Il gol di Kurtic per il momentaneo 0-1 che chiude il primo tempo

Inizio di gara incoraggiante per il Milan che ha spinto subito sull'acceleratore portandosi al tiro con Theo Hernandez dopo un ottimo scambio con Ibrahimovic. Il tiro è finito però altissimo sulla traversa. Nel frattempo però il Parma ha dovuto fare a meno di Cornelius dopo 10′ per un infortunio muscolare. Il Milan continua a spingere, tant'è che a Bonaventura viene annullato un gol per fuorigioco. Gli emiliani sembravano incapaci di reagire e imbastire un'azione degna di nota. Ma alla mezz'ora però ecco la prima vera occasione per il Parma: Kulusevski da destra sguscia via a Theo Hernandez piazzando al centro dell'area di rigore un cross perfetto per la testa di Bruno Alves, ma il pallone finisce di poco alto sulla traversa. Il Parma ha preso ufficialmente coraggio e a 5′ dalla fine della prima frazione Gervinho si esibisce in una delle sue classiche discese palla al piede. Davanti a Donnarumma però, l'ivoriano spara alto dopo essersi bevuto tre giocatori rossoneri. E' il preludio al gol degli emiliani che arriva subito dopo grazie ad una combinazione orchestrata lungo l'out mancina del Milan con Gervinho che imbecca Brugman in area di rigore rossonera, che a sua volta è bravo a servire l'accorrente Kurtic bravo a calciare di prima intenzione realizzando il momentaneo 0-1.
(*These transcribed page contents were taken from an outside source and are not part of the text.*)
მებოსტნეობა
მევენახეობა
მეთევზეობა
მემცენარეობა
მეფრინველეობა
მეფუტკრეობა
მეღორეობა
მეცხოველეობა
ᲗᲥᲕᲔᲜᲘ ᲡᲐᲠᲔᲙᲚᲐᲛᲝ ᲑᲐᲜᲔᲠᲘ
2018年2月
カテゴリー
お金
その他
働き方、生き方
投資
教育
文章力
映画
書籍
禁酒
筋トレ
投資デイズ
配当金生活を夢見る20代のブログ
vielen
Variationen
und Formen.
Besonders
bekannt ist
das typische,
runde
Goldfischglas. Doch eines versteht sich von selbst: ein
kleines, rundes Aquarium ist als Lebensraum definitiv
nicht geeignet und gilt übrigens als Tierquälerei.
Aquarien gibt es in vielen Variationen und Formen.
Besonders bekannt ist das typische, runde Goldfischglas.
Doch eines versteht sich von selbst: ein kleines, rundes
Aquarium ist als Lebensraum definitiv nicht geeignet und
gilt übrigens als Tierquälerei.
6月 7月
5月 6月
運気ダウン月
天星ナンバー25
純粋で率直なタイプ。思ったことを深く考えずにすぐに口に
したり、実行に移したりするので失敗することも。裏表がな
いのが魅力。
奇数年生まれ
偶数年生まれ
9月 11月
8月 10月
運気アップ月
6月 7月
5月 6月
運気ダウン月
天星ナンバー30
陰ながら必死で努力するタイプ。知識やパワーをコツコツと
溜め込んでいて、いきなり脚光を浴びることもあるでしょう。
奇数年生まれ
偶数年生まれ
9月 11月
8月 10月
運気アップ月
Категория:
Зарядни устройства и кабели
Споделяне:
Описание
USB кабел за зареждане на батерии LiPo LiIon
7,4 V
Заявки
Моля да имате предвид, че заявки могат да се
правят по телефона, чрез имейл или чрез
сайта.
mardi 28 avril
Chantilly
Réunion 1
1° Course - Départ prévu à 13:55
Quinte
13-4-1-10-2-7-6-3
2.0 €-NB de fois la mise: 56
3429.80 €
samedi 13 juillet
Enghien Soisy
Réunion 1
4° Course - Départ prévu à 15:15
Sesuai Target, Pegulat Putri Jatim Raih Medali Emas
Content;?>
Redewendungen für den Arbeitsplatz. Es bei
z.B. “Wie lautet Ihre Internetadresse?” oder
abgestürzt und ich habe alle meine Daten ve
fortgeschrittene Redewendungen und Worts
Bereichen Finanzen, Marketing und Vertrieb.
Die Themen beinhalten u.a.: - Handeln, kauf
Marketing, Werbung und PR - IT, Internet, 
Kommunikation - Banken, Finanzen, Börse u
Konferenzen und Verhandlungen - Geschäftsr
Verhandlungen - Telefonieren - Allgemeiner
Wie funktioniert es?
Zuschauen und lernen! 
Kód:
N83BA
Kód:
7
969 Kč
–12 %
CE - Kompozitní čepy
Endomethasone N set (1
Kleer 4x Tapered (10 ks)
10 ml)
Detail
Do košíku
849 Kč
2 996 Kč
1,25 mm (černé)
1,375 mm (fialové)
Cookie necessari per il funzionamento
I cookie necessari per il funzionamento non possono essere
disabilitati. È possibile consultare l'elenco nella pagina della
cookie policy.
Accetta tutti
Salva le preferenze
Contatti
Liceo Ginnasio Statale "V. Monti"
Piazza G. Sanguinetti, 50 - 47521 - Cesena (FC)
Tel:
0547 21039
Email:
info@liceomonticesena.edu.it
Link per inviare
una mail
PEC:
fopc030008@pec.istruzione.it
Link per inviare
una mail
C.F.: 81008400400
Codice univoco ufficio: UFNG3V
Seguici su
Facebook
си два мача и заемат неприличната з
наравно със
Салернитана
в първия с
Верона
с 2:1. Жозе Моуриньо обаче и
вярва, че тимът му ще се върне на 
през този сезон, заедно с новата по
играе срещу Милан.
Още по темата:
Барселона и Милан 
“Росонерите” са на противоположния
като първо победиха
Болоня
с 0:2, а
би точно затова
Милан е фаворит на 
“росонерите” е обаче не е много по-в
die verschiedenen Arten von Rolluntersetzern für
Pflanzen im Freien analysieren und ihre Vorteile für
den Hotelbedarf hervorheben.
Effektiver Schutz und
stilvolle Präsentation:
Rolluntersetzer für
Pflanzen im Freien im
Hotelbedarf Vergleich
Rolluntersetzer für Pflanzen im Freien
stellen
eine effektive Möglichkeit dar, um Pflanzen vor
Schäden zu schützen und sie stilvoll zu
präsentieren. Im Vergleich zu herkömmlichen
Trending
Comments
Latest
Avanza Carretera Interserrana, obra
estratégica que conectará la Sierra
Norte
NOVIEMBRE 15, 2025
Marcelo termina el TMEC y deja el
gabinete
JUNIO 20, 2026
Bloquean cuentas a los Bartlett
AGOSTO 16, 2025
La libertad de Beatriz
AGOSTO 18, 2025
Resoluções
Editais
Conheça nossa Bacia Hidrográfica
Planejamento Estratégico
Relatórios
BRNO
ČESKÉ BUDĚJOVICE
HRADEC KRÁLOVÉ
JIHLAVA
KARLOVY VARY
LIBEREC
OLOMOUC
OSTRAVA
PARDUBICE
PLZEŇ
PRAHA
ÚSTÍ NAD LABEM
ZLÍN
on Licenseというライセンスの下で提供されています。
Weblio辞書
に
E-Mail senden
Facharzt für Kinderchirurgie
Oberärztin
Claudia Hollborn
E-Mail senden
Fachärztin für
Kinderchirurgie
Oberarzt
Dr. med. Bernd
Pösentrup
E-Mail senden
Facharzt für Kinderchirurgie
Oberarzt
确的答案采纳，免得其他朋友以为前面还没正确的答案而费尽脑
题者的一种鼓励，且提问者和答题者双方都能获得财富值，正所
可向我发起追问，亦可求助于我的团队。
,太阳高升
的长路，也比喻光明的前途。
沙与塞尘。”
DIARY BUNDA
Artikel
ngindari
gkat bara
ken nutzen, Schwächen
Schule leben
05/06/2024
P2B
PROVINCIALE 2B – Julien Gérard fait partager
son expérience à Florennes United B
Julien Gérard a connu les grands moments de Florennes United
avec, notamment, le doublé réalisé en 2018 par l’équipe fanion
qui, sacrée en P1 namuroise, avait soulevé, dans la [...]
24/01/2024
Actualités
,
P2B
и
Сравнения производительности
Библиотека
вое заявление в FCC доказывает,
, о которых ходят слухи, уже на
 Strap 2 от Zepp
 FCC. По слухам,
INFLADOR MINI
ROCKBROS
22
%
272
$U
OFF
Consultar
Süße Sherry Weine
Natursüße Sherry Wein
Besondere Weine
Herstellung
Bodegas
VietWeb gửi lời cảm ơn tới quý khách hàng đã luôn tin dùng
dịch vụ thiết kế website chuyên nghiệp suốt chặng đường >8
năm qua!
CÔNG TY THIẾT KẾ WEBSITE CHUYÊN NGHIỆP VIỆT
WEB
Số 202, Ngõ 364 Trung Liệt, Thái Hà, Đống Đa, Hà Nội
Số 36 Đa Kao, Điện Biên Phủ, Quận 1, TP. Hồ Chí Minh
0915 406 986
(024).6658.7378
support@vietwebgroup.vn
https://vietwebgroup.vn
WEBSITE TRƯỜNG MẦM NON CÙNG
Milan la vince nella ripresa grazie ai gol di Kessie, Romagnoli e Calha

Nella ripresa la musica cambia. Il Milan ci impiega infatti pochissimo per riprendersi la partita. Il Parma è chiuso nella propria metà campo e allora è Franck Kessie a rimettere il risultato in parità con un gol pazzesco. Tiro da fuori area, un vero missile, che si stampa nell'angolino alto alla sinistra di un immobile Sepe. I rossoneri prendono così coraggio e dopo pochi minuti, sugli sviluppi di un calcio da fermo, è Romagnoli di testa, a svettare più in alto di tutti e realizzare il gol del sorpasso, il 2-1 che rasserena Pioli. Gli emiliani accusano il colpo, specie a centrocampo, Kurtic e compagni sono chiusi bene dai mediani rossoneri. A 15′ dalla fine una fiammata di Kulusevski mette i brividi alla difesa di Pioli: discesa straordinaria del 2000 degli emiliani, tiro e palla sulla traversa. Il Milan accusa il colpo e subito dopo rischia ancora il pareggio. Ancora Kulusevvski semina il panico nel centrocampo rossonero, serve Inglese che all'interno dell'area di rigore tira su Donnarumma facendosi respingere una conclusione che poteva trovare sicuramente miglior fortuna. Gol fatto, gol subito. Il Milan infatti impiega 2′ per chiudere la partita e siglare il 3-1 con un diagonale perfetto di Calhanoglu che batte Sepe servito da un ottimo Bonaventura.